Collected data entries:
::::::::::

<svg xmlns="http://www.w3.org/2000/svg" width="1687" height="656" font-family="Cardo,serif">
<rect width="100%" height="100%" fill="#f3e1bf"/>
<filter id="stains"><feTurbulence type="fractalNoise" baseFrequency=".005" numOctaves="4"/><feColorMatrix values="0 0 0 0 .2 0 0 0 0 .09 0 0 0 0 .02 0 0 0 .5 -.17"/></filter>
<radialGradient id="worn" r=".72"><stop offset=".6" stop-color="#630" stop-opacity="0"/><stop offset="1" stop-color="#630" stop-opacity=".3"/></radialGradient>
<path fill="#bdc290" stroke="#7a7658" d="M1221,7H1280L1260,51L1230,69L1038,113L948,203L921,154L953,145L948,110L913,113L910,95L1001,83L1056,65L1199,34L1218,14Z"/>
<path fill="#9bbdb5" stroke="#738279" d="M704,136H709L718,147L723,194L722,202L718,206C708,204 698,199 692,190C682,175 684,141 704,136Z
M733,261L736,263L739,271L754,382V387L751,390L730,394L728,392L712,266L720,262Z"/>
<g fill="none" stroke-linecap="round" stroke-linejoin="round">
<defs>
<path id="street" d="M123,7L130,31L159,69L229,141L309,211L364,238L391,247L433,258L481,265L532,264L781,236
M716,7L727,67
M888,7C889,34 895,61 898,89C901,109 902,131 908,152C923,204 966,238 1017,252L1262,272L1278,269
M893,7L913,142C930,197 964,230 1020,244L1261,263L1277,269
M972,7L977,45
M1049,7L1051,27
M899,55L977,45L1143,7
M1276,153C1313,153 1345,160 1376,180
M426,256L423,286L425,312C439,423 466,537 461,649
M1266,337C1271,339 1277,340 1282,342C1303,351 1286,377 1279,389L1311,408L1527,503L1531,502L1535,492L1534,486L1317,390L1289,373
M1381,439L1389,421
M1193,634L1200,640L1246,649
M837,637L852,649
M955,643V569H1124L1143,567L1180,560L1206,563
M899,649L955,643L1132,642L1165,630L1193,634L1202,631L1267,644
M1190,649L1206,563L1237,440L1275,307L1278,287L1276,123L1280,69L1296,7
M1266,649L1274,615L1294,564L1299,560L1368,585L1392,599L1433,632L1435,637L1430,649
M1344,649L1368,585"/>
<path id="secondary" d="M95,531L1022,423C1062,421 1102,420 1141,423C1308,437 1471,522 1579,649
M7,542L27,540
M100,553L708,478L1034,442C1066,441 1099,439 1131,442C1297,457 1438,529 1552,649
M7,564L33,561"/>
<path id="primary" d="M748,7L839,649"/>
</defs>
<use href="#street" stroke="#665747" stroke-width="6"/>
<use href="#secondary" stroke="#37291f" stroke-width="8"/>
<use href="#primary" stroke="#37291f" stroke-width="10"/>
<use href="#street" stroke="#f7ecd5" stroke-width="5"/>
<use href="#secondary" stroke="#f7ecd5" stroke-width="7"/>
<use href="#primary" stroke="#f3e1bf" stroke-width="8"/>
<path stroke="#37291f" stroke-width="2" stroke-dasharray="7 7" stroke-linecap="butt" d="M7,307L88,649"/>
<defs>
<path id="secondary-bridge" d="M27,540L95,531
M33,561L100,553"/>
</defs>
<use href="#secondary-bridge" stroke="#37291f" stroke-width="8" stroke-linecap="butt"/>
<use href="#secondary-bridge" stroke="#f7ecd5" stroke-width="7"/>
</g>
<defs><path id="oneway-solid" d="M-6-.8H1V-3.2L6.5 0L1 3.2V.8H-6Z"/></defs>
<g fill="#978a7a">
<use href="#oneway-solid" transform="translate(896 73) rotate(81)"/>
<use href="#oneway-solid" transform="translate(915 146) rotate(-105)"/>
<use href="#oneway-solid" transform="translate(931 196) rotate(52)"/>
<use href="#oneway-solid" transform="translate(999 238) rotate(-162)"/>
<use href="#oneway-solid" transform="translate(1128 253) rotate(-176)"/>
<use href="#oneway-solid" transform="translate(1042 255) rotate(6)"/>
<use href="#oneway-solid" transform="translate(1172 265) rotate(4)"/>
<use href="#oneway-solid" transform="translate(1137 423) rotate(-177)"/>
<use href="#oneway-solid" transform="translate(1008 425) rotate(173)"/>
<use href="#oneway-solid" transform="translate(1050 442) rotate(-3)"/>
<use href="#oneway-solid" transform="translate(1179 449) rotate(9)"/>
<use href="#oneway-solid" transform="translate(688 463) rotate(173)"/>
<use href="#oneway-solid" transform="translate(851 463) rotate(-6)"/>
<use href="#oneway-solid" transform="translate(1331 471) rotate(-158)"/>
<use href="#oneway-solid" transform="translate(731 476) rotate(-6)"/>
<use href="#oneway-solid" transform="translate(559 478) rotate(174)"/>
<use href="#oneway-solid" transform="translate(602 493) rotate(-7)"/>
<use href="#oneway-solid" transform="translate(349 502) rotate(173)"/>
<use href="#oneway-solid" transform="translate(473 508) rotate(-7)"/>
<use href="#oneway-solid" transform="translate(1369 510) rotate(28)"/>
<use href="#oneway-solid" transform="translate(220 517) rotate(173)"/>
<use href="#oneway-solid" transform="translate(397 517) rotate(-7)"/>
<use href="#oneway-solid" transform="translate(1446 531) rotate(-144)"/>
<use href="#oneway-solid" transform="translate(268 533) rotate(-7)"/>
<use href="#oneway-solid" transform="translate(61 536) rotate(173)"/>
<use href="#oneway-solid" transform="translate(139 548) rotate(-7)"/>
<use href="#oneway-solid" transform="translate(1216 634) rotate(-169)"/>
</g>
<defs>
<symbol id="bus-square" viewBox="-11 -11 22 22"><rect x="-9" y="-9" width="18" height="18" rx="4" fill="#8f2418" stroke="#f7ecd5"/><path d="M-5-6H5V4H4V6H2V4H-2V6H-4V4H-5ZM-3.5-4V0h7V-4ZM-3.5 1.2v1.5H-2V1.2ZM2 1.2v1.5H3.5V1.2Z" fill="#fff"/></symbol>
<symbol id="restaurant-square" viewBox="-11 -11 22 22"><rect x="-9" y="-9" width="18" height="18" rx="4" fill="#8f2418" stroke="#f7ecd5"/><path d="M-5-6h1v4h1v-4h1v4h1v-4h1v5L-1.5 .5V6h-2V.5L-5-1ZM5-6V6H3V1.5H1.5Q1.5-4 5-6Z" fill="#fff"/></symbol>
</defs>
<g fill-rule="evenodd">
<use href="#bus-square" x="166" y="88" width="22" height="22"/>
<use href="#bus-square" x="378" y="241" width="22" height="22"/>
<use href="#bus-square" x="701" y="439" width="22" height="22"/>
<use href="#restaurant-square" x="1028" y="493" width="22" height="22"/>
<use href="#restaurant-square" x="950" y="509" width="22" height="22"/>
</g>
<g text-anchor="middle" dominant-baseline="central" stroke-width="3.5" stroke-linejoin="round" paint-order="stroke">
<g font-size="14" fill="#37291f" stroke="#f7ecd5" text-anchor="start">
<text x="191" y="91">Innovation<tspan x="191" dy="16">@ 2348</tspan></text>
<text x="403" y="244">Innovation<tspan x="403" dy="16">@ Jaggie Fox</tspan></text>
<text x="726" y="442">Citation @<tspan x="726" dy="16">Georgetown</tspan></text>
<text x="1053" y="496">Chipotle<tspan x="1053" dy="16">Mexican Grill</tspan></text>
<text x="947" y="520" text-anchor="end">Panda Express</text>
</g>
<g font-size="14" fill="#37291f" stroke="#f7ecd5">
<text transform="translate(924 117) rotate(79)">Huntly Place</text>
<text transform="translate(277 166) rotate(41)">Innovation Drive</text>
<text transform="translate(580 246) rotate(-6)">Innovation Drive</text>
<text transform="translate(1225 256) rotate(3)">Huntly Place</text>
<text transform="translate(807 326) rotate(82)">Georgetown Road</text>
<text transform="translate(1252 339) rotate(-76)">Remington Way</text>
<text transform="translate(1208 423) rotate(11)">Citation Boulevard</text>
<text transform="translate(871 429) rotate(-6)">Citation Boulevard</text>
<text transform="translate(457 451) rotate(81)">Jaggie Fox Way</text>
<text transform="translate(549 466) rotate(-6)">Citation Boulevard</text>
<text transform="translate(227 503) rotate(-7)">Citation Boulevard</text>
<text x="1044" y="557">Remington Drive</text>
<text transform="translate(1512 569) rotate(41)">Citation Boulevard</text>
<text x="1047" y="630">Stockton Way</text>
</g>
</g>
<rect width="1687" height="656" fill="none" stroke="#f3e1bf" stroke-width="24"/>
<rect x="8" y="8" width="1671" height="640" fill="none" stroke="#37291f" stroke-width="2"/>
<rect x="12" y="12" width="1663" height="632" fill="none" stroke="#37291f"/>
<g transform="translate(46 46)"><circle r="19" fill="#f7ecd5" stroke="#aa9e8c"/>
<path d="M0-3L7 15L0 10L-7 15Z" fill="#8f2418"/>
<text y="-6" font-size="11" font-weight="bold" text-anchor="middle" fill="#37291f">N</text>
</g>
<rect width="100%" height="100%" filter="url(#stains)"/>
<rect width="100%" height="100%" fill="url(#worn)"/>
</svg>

::::::::::

Exercise details: Across the data, tally the lines containing "middle" and give back the number alone.

Problem solution: 2